Mechanisms of impaired fasting glucose and glucose intolerance induced by a ∼50% pancreatectomy

Impaired fasting glucose (IFG) and impaired glucose tolerance (IGT) often coexist and as such represent a potent risk factor for subsequent development of type 2 diabetes. β-Cell mass is ∼50% deficient in IFG and ∼65% deficient in type 2 diabetes. To establish the effect of a ∼50% deficit in β-cell mass on carbohydrate metabolism, we performed a ∼50% partial pancreatectomy versus sham surgery in 14 dogs. Insulin secretion was quantified from insulin concentrations measured in the portal vein at 1-min sampling intervals under basal conditions, after a 30-g oral glucose, and during a hyperglycemic clamp. Insulin sensitivity was measured by a hyperinsulinemic- euglycemic clamp combined with isotope dilution. Partial pancreatectomy resulted in IFG and IGT. After partial pancreatectomy both basal and glucose-stimulated insulin secretion were decreased through the mechanism of a selective ∼50 and ∼80% deficit in insulin pulse mass, respectively (P < 0.05).

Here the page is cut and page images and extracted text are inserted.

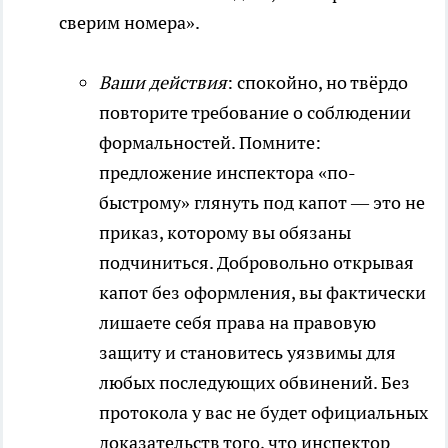
сверим номера».
Ваши действия
: спокойно, но твёрдо
повторите требование о соблюдении
формальностей. Помните:
предложение инспектора «по-
быстрому» глянуть под капот — это не
приказ, которому вы обязаны
подчиниться. Добровольно открывая
капот без оформления, вы фактически
лишаете себя права на правовую
защиту и становитесь уязвимы для
любых последующих обвинений. Без
протокола у вас не будет официальных
доказательств того, что инспектор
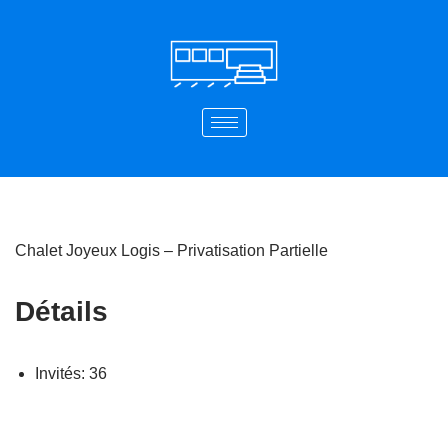
Aller
au
contenu
Chalet Joyeux Logis – Privatisation Partielle
Détails
Invités:
36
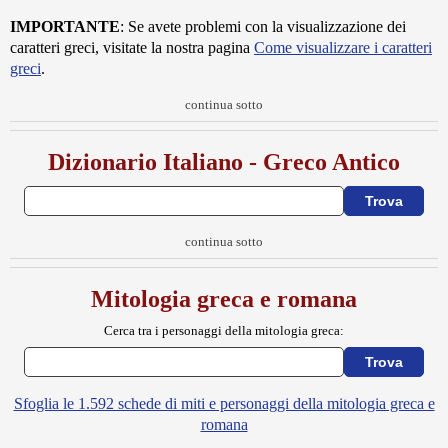
IMPORTANTE
: Se avete problemi con la visualizzazione dei
caratteri greci, visitate la nostra pagina
Come visualizzare i caratteri
greci
.
continua sotto
Dizionario Italiano - Greco Antico
continua sotto
Mitologia greca e romana
Cerca tra i personaggi della mitologia greca:
Sfoglia le 1.592 schede di miti e personaggi della mitologia greca e
romana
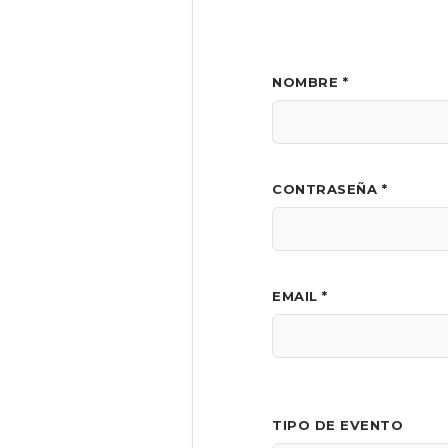
NOMBRE *
CONTRASEÑA *
EMAIL *
TIPO DE EVENTO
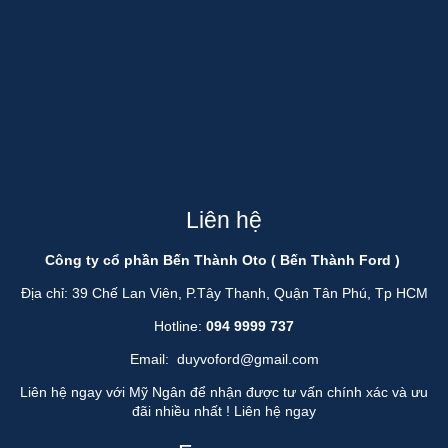
Liên hệ
Công ty cổ phần Bến Thành Oto ( Bến Thành Ford )
Địa chỉ: 39 Chế Lan Viên, P.Tây Thạnh, Quận Tân Phú, Tp HCM
Hotline:
094 9999 737
Email:
duyvoford@gmail.com
Liên hệ ngay với Mỹ Ngân để nhận được tư vấn chính xác và ưu
đãi nhiều nhất !
Liên hệ ngay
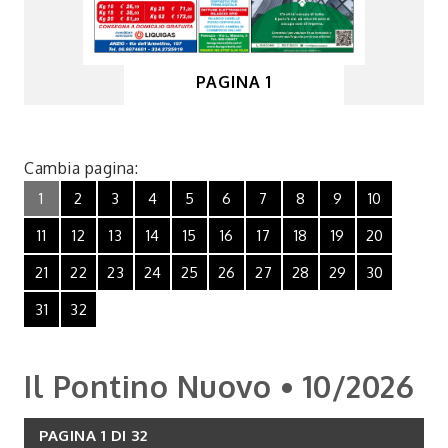
PAGINA 1
Cambia pagina:
1
2
3
4
5
6
7
8
9
10
11
12
13
14
15
16
17
18
19
20
21
22
23
24
25
26
27
28
29
30
31
32
Il Pontino Nuovo • 10/2026
PAGINA 1 DI 32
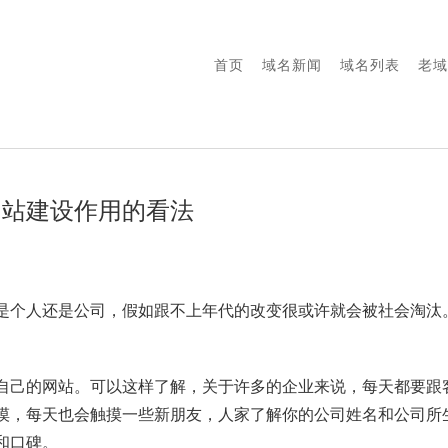
首页
域名新闻
域名列表
老域
网站建设作用的看法
是个人还是公司，假如跟不上年代的改变很或许就会被社会淘汰
自己的网站。可以这样了解，关于许多的企业来说，每天都要跟
摸，每天也会触摸一些新朋友，人家了解你的公司姓名和公司所
和口碑。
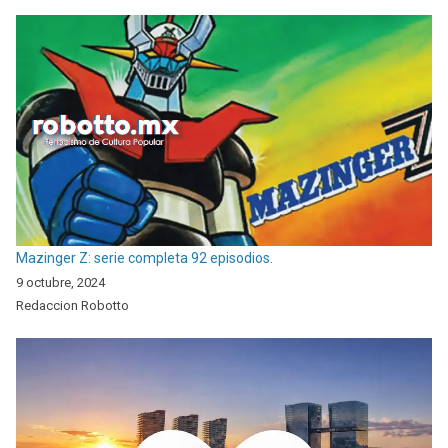
Mazinger Z: serie completa 92 episodios.
9 octubre, 2024
Redaccion Robotto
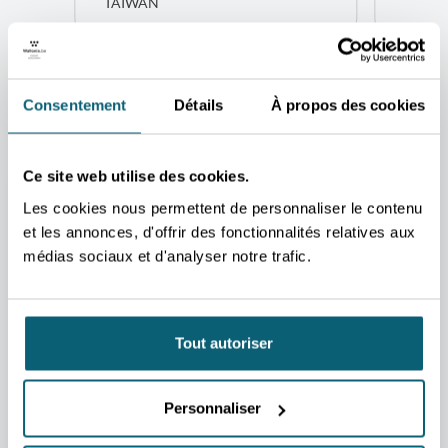
TAÏWAN
Consentement
Détails
À propos des cookies
Ce site web utilise des cookies.
Les cookies nous permettent de personnaliser le contenu
et les annonces, d'offrir des fonctionnalités relatives aux
médias sociaux et d'analyser notre trafic.
Tout autoriser
L'UN DE NOS CONSEILLERS
POURRA VOUS AIDER
Personnaliser
Nous nous occupons de vous rediriger vers la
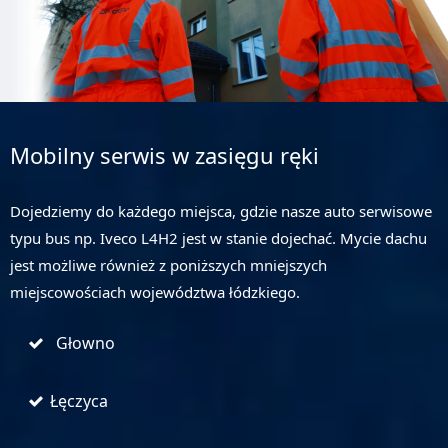
Mobilny serwis w zasięgu ręki
Dojedziemy do każdego miejsca, gdzie nasze auto serwisowe
typu bus np. Iveco L4H2 jest w stanie dojechać. Mycie dachu
jest możliwe również z poniższych mniejszych
miejscowościach województwa łódzkiego.
Głowno
Łęczyca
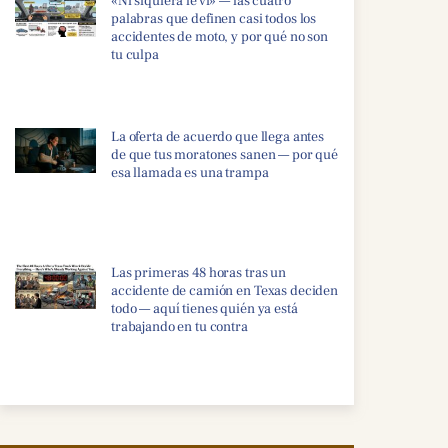
«Ni siquiera le vi» — las cuatro
palabras que definen casi todos los
accidentes de moto, y por qué no son
tu culpa
La oferta de acuerdo que llega antes
de que tus moratones sanen — por qué
esa llamada es una trampa
Las primeras 48 horas tras un
accidente de camión en Texas deciden
todo — aquí tienes quién ya está
trabajando en tu contra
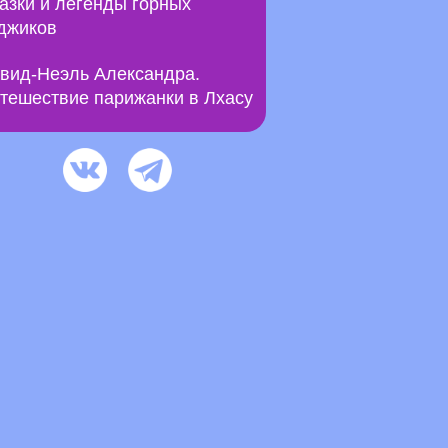
азки и легенды горных
джиков
вид-Неэль Александра.
тешествие парижанки в Лхасу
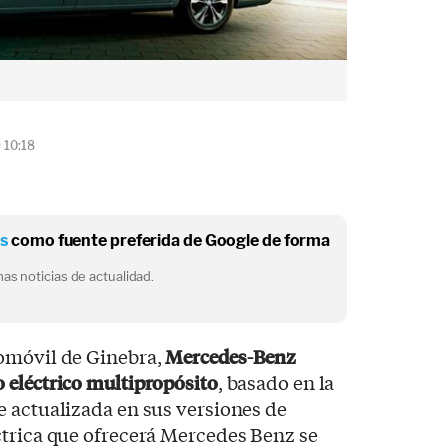
 10:18
os
como fuente preferida de Google de forma
as noticias de actualidad.
omóvil de Ginebra,
Mercedes-Benz
 eléctrico multipropósito
, basado en la
e actualizada en sus versiones de
ctrica que ofrecerá Mercedes Benz se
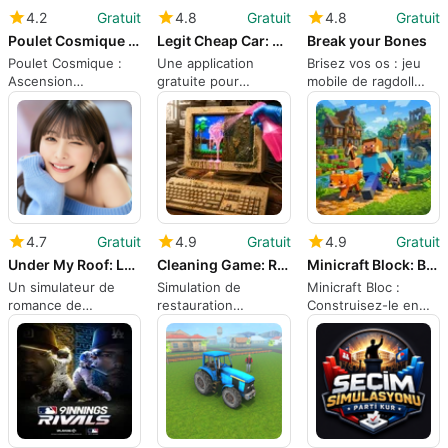
4.2
Gratuit
4.8
Gratuit
4.8
Gratuit
Poulet Cosmique : Ascension
Legit Cheap Car: Repair Sell
Break your Bones
Poulet Cosmique :
Une application
Brisez vos os : jeu
Ascension
gratuite pour
mobile de ragdoll
transforme la
Android, par Ururur.
avec des scores et
gestion de la volaille
des crashes
en satire RPG inactif
spectaculaires
4.7
Gratuit
4.9
Gratuit
4.9
Gratuit
Under My Roof: Love Stories
Cleaning Game: Restore and Fix
Minicraft Block: Build it 3D
Un simulateur de
Simulation de
Minicraft Bloc :
romance de
restauration
Construisez-le en
propriétaire qui
apaisante pour des
3D, jeu de création
mélange tycoon et
transformations
en bac à sable
jeu narratif
visuelles courtes et
mobile sur Android
satisfaisantes sur
Android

These defects in insulin secretion were partially offset by decreased hepatic insulin clearance (P < 0.05). Partial pancreatectomy also caused a ∼40% decrease in insulin-stimulated glucose disposal (P < 0.05), insulin sensitivity after partial pancreatectomy being related to insulin pulse amplitude (r = 0.9, P < 0.01). We conclude that a ∼50% deficit in β-cell mass can recapitulate the alterations in glucose-mediated insulin secretion and insulin action in humans with IFG and IGT. These data support a mechanistic role of a deficit in β-cell mass in the evolution of IFG/IGT and subsequently type 2 diabetes.